What did it do to me? she wondered. Did it take my virginity? Is there anything left of my maidenhead?
This was an important question—or it had been in her past life. The high-powered men who bought themselves brides and concubines from Twyleth Tigg expected a verified virgin who would bleed on her wedding night—or her taking night—depending on her new status.
Of course, there were other ways to verify virginity. The awful stick that had been used on her at the auction block was one. There were more modern ways too—Lan’ara had learned all about them when she and the other girls were told what they could expect upon reaching the homes of the men who had bought them.
There were meters and probes that could tell if a girl had ever had male seed inside her—those didn’t rely on the state of the maidenhead to verify if a girl was untouched or not. They were also considered more accurate, since a simple surgery could restore a lost maidenhead—if a girl knew where to go and had enough credit to pay for it, which Lan’ara didn’t, of course.
For a moment, Lan’ara wondered if Senator Pouncenblast would still want her now that the stick had torn her open—then she pushed the thought away.
She wasn’t going to be the Senator’s bride anymore. Not now. Now she was owned by the big, grim-faced Kindred who was carrying her through the dusty marketplace like she was a burden he was doomed to bear.
But he doesn’t seem to want me either, Lan’ara thought, risking another look at his handsome face, which was set in lines so stern it looked like it had been carved from granite. He seems angry to have me, for all that he bought me and spent so much to get me!

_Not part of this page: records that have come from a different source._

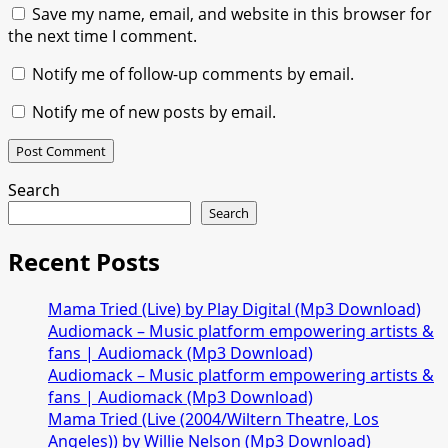
Save my name, email, and website in this browser for
the next time I comment.
Notify me of follow-up comments by email.
Notify me of new posts by email.
Search
Search
Recent Posts
Mama Tried (Live) by Play Digital (Mp3 Download)
Audiomack – Music platform empowering artists &
fans | Audiomack (Mp3 Download)
Audiomack – Music platform empowering artists &
fans | Audiomack (Mp3 Download)
Mama Tried (Live (2004/Wiltern Theatre, Los
Angeles)) by Willie Nelson (Mp3 Download)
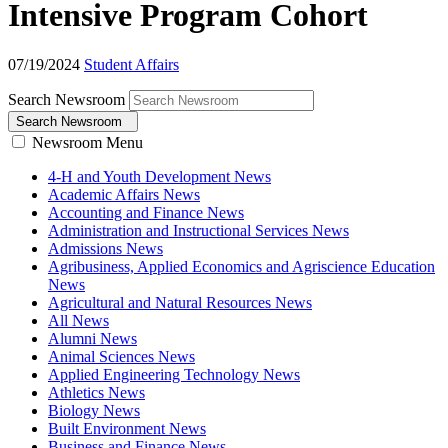
Intensive Program Cohort
07/19/2024
Student Affairs
Search Newsroom
Search Newsroom
Newsroom Menu
4-H and Youth Development News
Academic Affairs News
Accounting and Finance News
Administration and Instructional Services News
Admissions News
Agribusiness, Applied Economics and Agriscience Education
News
Agricultural and Natural Resources News
All News
Alumni News
Animal Sciences News
Applied Engineering Technology News
Athletics News
Biology News
Built Environment News
Business and Finance News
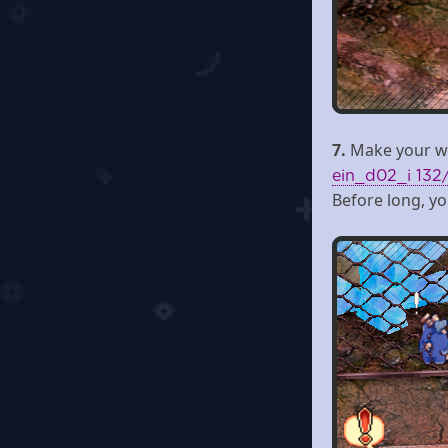
7.
Make your wa
ein_d02_i 132
Before long, you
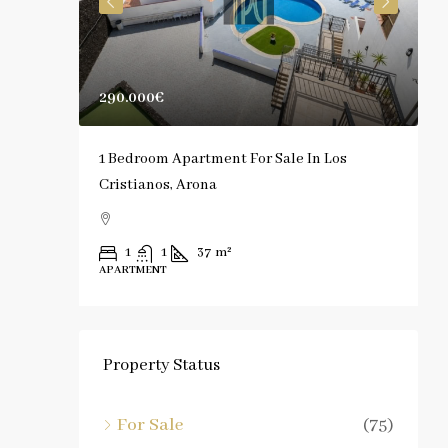
290.000€
1
rona
1 Bedroom Apartment For Sale In Los
S
Cristianos, Arona
C
1
1
37
m²
APARTMENT
A
Property Status
For Sale
(75)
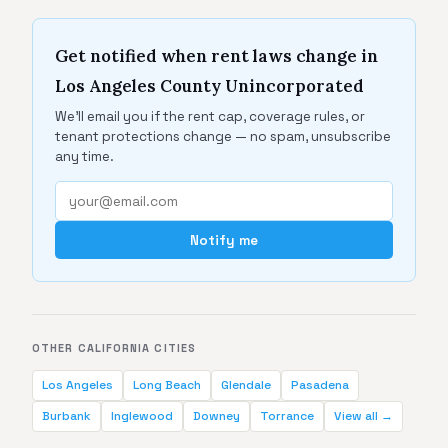
Get notified when rent laws change in
Los Angeles County Unincorporated
We'll email you if the rent cap, coverage rules, or
tenant protections change — no spam, unsubscribe
any time.
Notify me
OTHER CALIFORNIA CITIES
Los Angeles
Long Beach
Glendale
Pasadena
Burbank
Inglewood
Downey
Torrance
View all →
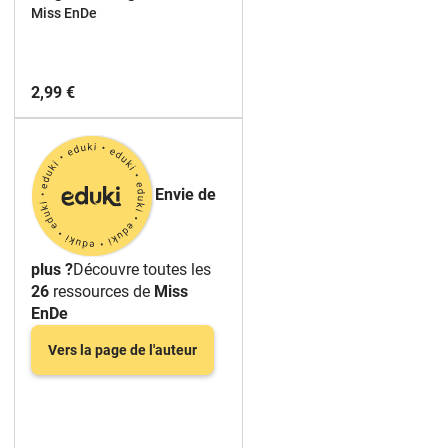
ESL EFL
Miss EnDe
2,99 €
Envie de
plus ?
Découvre toutes les
26
ressources de
Miss
EnDe
Vers la page de l'auteur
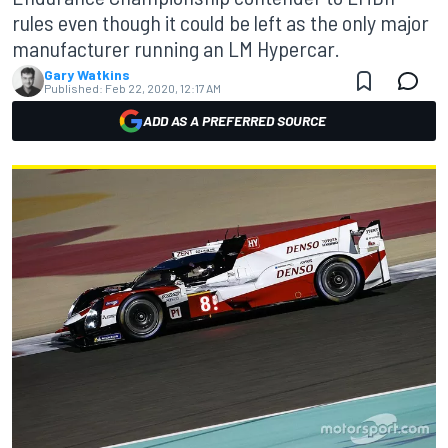
rules even though it could be left as the only major
manufacturer running an LM Hypercar.
Gary Watkins
Published:
Feb 22, 2020, 12:17 AM
ADD AS A PREFERRED SOURCE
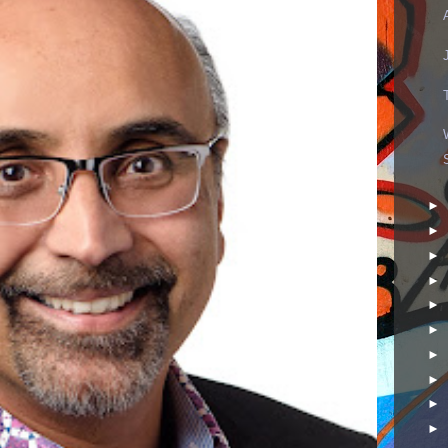
►
►
►
►
►
►
►
►
►
►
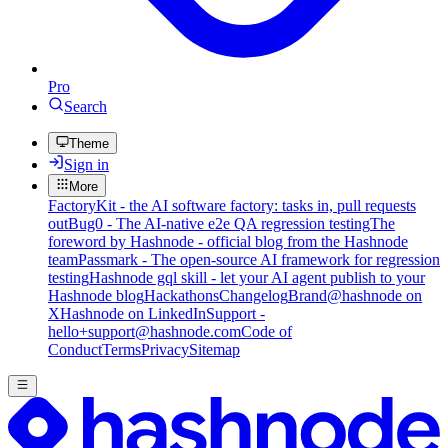
Pro
Search
Theme
Sign in
More
FactoryKit - the AI software factory: tasks in, pull requests
out
Bug0 - The AI-native e2e QA regression testing
The
foreword by Hashnode - official blog from the Hashnode
team
Passmark - The open-source AI framework for regression
testing
Hashnode gql skill - let your AI agent publish to your
Hashnode blog
Hackathons
Changelog
Brand
@hashnode on
X
Hashnode on LinkedIn
Support -
hello+support@hashnode.com
Code of
Conduct
Terms
Privacy
Sitemap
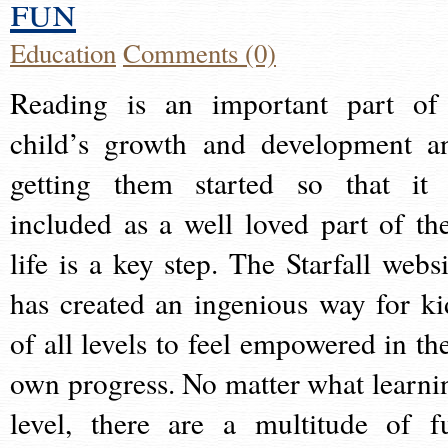
fun
Education
Comments (0)
Reading is an important part of
child’s growth and development a
getting them started so that it 
included as a well loved part of the
life is a key step. The Starfall websi
has created an ingenious way for ki
of all levels to feel empowered in the
own progress. No matter what learni
level, there are a multitude of f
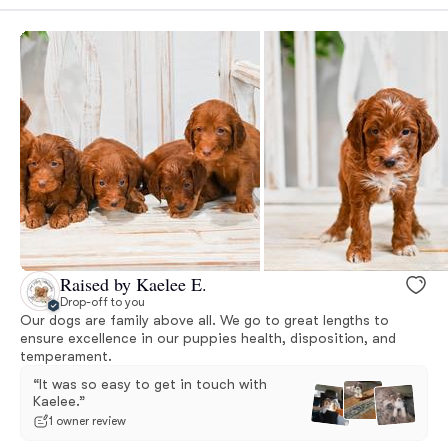
Raised by Kaelee E.
Drop-off to you
Our dogs are family above all. We go to great lengths to
ensure excellence in our puppies health, disposition, and
temperament.
“It was so easy to get in touch with
Kaelee.”
1 owner review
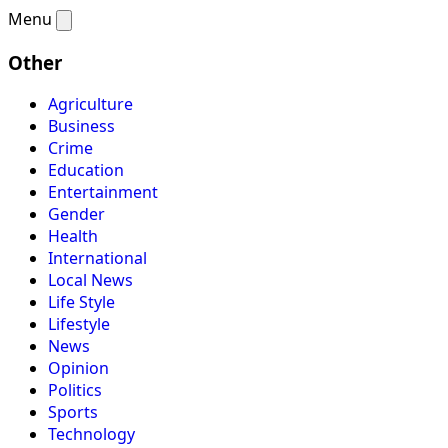
Menu
Other
Agriculture
Business
Crime
Education
Entertainment
Gender
Health
International
Local News
Life Style
Lifestyle
News
Opinion
Politics
Sports
Technology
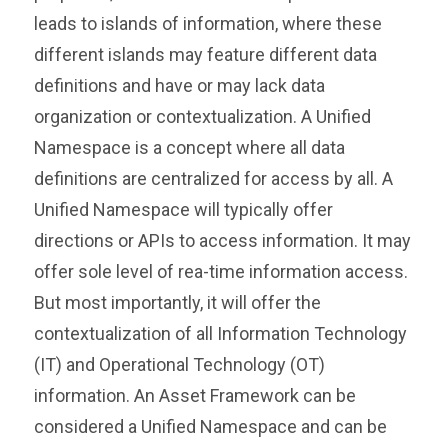
leads to islands of information, where these
different islands may feature different data
definitions and have or may lack data
organization or contextualization. A Unified
Namespace is a concept where all data
definitions are centralized for access by all. A
Unified Namespace will typically offer
directions or APIs to access information. It may
offer sole level of rea-time information access.
But most importantly, it will offer the
contextualization of all Information Technology
(IT) and Operational Technology (OT)
information. An Asset Framework can be
considered a Unified Namespace and can be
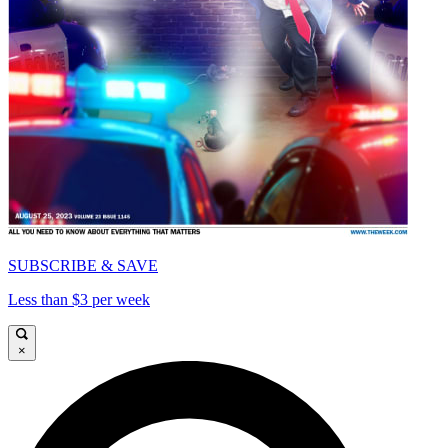
SUBSCRIBE & SAVE
Less than $3 per week
×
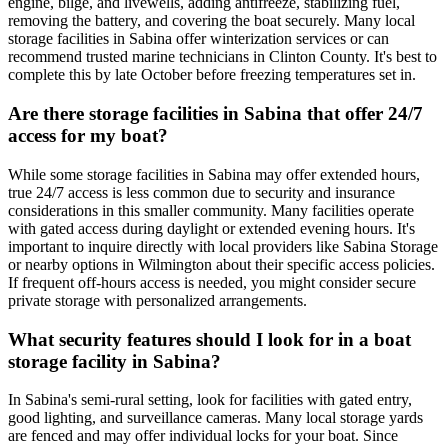
engine, bilge, and livewells, adding antifreeze, stabilizing fuel,
removing the battery, and covering the boat securely. Many local
storage facilities in Sabina offer winterization services or can
recommend trusted marine technicians in Clinton County. It's best to
complete this by late October before freezing temperatures set in.
Are there storage facilities in Sabina that offer 24/7
access for my boat?
While some storage facilities in Sabina may offer extended hours,
true 24/7 access is less common due to security and insurance
considerations in this smaller community. Many facilities operate
with gated access during daylight or extended evening hours. It's
important to inquire directly with local providers like Sabina Storage
or nearby options in Wilmington about their specific access policies.
If frequent off-hours access is needed, you might consider secure
private storage with personalized arrangements.
What security features should I look for in a boat
storage facility in Sabina?
In Sabina's semi-rural setting, look for facilities with gated entry,
good lighting, and surveillance cameras. Many local storage yards
are fenced and may offer individual locks for your boat. Since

A plan began to form in her mind. If the Kindred didn’t want her, maybe he would take her to Genu Six and deliver her to Senator Pouncenblast instead. The Senator hadn’t paid her full Bride Price yet—only half the contract was paid at the Beauty Ball and the other half at the time of delivery.
Lan’ara didn’t know how much had been paid for her, but surely forty thousand credits would be nothing but a drop in the bucket to a man so obscenely wealthy he owned his own island. He might be just as happy to pay the second half of her contract to the big Kindred as to the Twyleth Tigg Academy, since the academy was no more.
But of course, that depended on whether the big Kindred would be willing to help her in any way, she thought, feeling a surge of despair. And depending on how the Senator verified virginity, it might also depend on her maidenhead and the state of the place between her legs. But even if he used the seed-meter which told if a girl had ever had male seed inside her, he surely wouldn’t want her when she was torn and bruised and wounded.
“No man wants used or damaged goods!” Lady Telga, the Sexual Instruction teacher had constantly lectured them at the academy. “You must preserve your virtue and virginity for your husband or master to be! Else you’ll end up in the Flower House, spreading your thighs for any male with enough coin to buy you for the night!”
Lan’ara had taken her warning to heart—she wanted nothing to do with the Flower House. Far better to service one man—even an ugly, old one—than to service dozens or perhaps even hundreds of them over and over again until she herself was too old and worn out to be considered beautiful anymore and was cast aside into a life of abject poverty and disgrace.
But what will happen to me now? she wondered, glancing up at the Kindred again. He still looked angry and he was also certainly very strong. He’d been carrying her for over a quarter of an hour without showing any sign of weariness, though Lan’ara definitely fell into the “pleasingly plump” category in the Twyleth Tigg Academy catalogue.
What would happen if he decided he didn’t want her again? If he chose to leave her here, on this strange planet, instead of taking her with him? But even if he took her, it wasn’t like her future was secure, Lan’ara admitted to herself. She didn’t even know what he did for a living. For that matter, she didn’t even know his name—nor did she dare to ask. Not when he was so angry. She would just have to go on calling him “my Lord” as they had been taught to call men to flatter them at the academy.
The big Kindred seemed tireless. Before Lan’ara knew it, they had reached the spaceport on the outskirts of town. It was a vast, paved circle divided by glowing holo-lines into wedges like a pie. In each wedge was a ship—some big and some small. The floating holo-lines moved and adjusted in order to accommodate them so that some of the wedges were narrow and small and some were huge. Within them, Lan’ara saw all kinds of ships—both shiny and new and others which were battered and worn from years of interplanetary travel.